Filter publications¶

Conditions that publications must meet to be retained in the pipeline.

Parameter	Parameter args	Description
`-totally-final`		Only keep publications whose content is totally final
`-not-totally-final`		Only keep publications whose content is not totally final
`-oa`		Only keep publications that are Open Access
`-not-oa`		Only keep publications that are not Open Access
`-journal-title`	<regex>	Only keep publications whose journal title has a match with the given regular expression
`-not-journal-title`	<regex>	Only keep publications whose journal title does not have a match with the given regular expression
`-journal-title-empty`		Only keep publications whose journal title is empty
`-not-journal-title-empty`		Only keep publications whose journal title is not empty
`-pub-date-more`	<ISO-8601 time>	Only keep publications whose publication date is more than or equal to given time (add “T00:00:00Z” to the end to get an ISO-8601 time from a date)
`-pub-date-less`	<ISO-8601 time>	Only keep publications whose publication date is less than or equal to given time (add “T00:00:00Z” to the end to get an ISO-8601 time from a date)

====

# WHAT THE TASK ASKS
List every parameter in the filter table that takes an argument, along with the argument it takes. The saved data entries have no connection to the filter table.

# Saved data entries
====

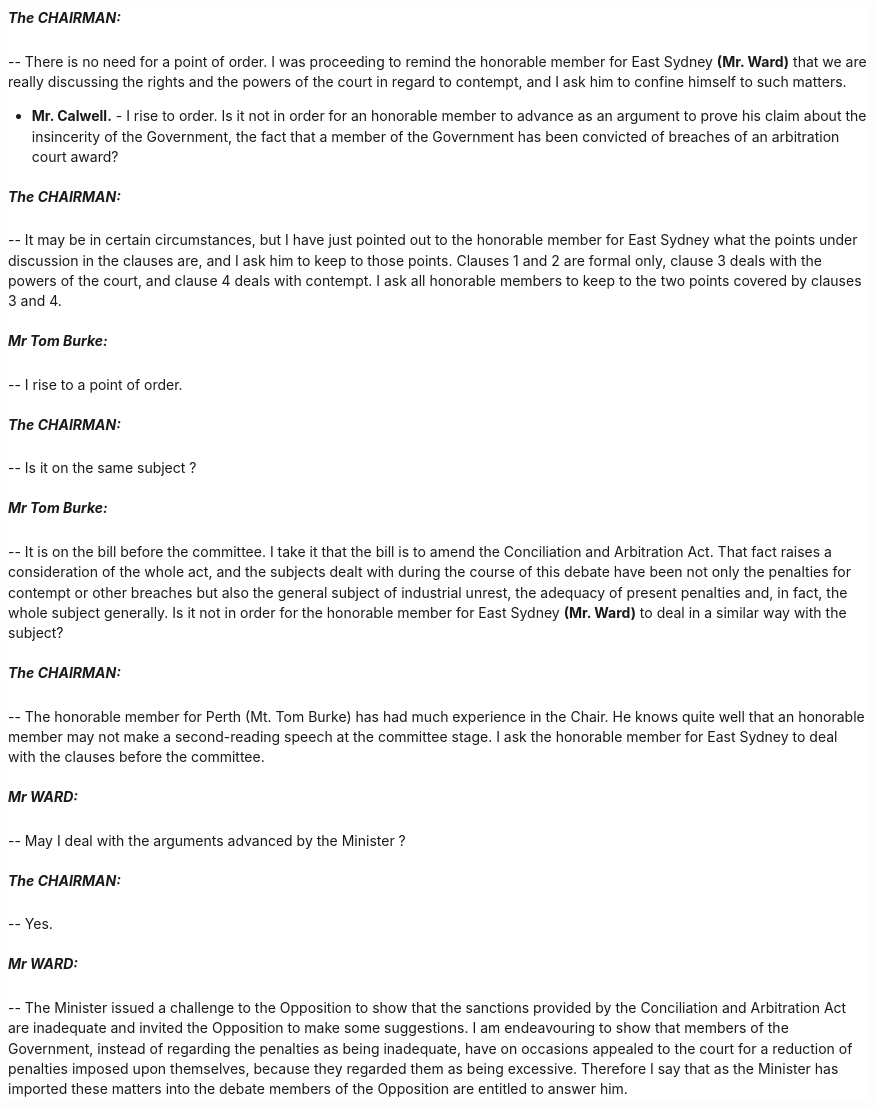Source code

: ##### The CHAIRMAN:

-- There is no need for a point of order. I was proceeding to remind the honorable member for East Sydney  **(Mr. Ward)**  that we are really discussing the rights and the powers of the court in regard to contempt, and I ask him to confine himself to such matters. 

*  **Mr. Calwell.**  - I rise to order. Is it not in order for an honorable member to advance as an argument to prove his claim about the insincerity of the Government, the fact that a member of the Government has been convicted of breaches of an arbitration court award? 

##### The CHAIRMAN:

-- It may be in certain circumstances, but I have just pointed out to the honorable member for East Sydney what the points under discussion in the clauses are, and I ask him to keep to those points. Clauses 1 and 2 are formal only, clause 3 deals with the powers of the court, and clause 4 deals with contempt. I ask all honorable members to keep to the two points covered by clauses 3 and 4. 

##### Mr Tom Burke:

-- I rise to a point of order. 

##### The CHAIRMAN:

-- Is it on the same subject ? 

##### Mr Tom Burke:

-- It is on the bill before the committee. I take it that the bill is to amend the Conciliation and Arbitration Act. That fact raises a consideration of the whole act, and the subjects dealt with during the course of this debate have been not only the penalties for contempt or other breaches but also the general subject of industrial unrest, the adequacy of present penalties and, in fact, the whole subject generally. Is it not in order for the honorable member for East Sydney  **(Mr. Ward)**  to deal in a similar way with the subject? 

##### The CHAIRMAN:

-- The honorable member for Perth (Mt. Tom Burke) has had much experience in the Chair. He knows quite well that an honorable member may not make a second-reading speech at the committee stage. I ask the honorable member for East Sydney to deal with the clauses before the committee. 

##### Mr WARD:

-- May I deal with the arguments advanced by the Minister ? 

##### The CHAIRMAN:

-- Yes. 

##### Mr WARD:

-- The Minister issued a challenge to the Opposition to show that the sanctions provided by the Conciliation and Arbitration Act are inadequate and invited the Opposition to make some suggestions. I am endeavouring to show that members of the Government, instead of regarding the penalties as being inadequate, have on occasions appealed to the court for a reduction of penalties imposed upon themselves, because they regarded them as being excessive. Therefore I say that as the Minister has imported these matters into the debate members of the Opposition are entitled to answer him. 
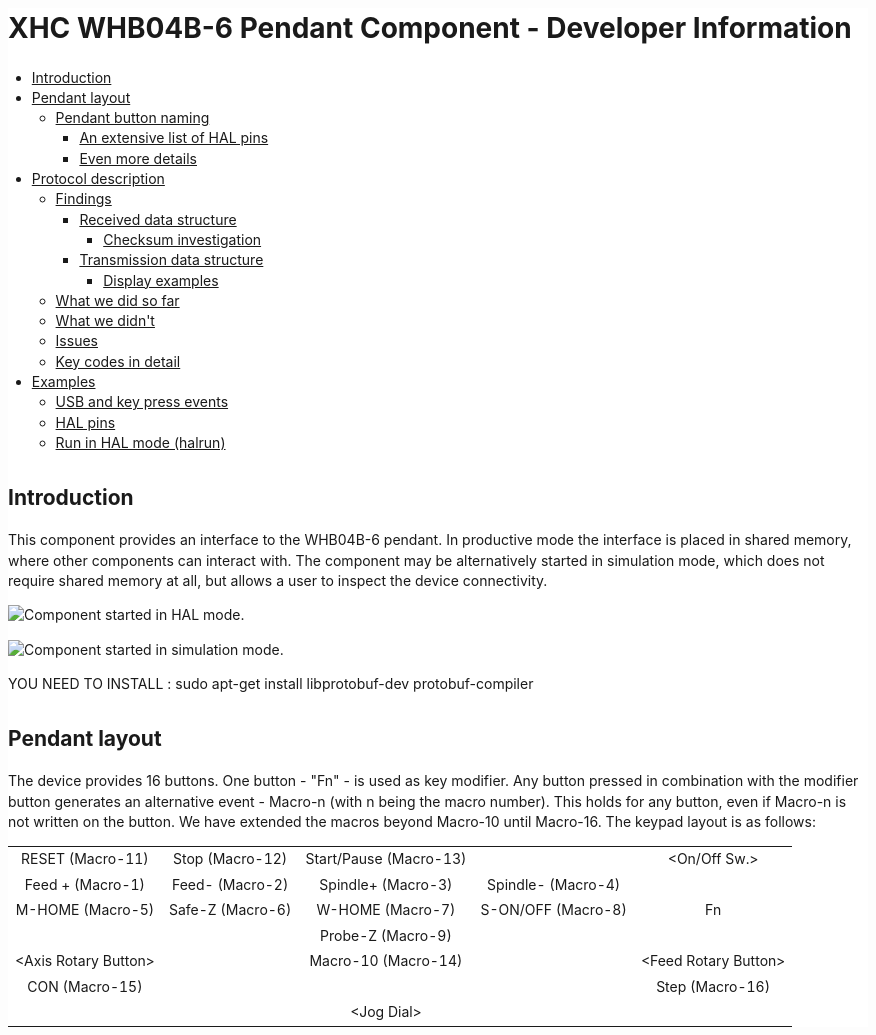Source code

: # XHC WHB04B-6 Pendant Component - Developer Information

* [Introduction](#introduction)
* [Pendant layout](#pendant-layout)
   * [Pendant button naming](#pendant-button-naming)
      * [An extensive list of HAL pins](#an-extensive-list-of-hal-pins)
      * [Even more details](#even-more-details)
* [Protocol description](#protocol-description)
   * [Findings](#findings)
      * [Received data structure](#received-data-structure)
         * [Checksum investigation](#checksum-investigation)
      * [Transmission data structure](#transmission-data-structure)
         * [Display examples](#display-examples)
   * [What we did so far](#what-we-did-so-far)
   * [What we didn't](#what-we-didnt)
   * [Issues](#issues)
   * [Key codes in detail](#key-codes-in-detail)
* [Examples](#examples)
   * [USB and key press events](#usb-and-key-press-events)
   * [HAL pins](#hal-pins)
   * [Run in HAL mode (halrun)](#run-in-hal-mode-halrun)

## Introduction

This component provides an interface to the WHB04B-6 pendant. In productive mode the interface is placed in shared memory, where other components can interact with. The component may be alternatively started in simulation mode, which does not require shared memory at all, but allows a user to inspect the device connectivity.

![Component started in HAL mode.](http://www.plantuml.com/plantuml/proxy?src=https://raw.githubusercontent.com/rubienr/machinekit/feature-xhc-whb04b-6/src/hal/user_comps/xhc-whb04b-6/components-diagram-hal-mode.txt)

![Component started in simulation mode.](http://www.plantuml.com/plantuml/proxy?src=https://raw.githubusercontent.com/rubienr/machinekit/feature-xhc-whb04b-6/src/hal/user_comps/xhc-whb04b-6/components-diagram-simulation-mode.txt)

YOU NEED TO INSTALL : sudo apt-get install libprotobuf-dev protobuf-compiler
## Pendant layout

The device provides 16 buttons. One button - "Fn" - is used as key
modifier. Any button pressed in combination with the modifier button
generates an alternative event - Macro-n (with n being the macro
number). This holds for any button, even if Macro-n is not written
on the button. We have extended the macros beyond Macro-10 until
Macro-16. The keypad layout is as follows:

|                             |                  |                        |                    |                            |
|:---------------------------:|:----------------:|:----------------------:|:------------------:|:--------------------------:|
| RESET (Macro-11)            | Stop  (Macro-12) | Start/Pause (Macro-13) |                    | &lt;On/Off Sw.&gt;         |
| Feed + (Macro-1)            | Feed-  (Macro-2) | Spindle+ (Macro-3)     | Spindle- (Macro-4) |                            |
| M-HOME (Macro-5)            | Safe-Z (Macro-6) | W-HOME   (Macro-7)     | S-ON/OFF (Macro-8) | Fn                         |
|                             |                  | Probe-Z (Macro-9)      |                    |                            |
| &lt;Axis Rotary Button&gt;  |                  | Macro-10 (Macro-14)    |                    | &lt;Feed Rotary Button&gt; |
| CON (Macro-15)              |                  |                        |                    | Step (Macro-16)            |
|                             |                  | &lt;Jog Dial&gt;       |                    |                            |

====

# YOUR RESPONSE
`-journal-title` <regex>
`-not-journal-title` <regex>
`-pub-date-more` <ISO-8601 time>
`-pub-date-less` <ISO-8601 time>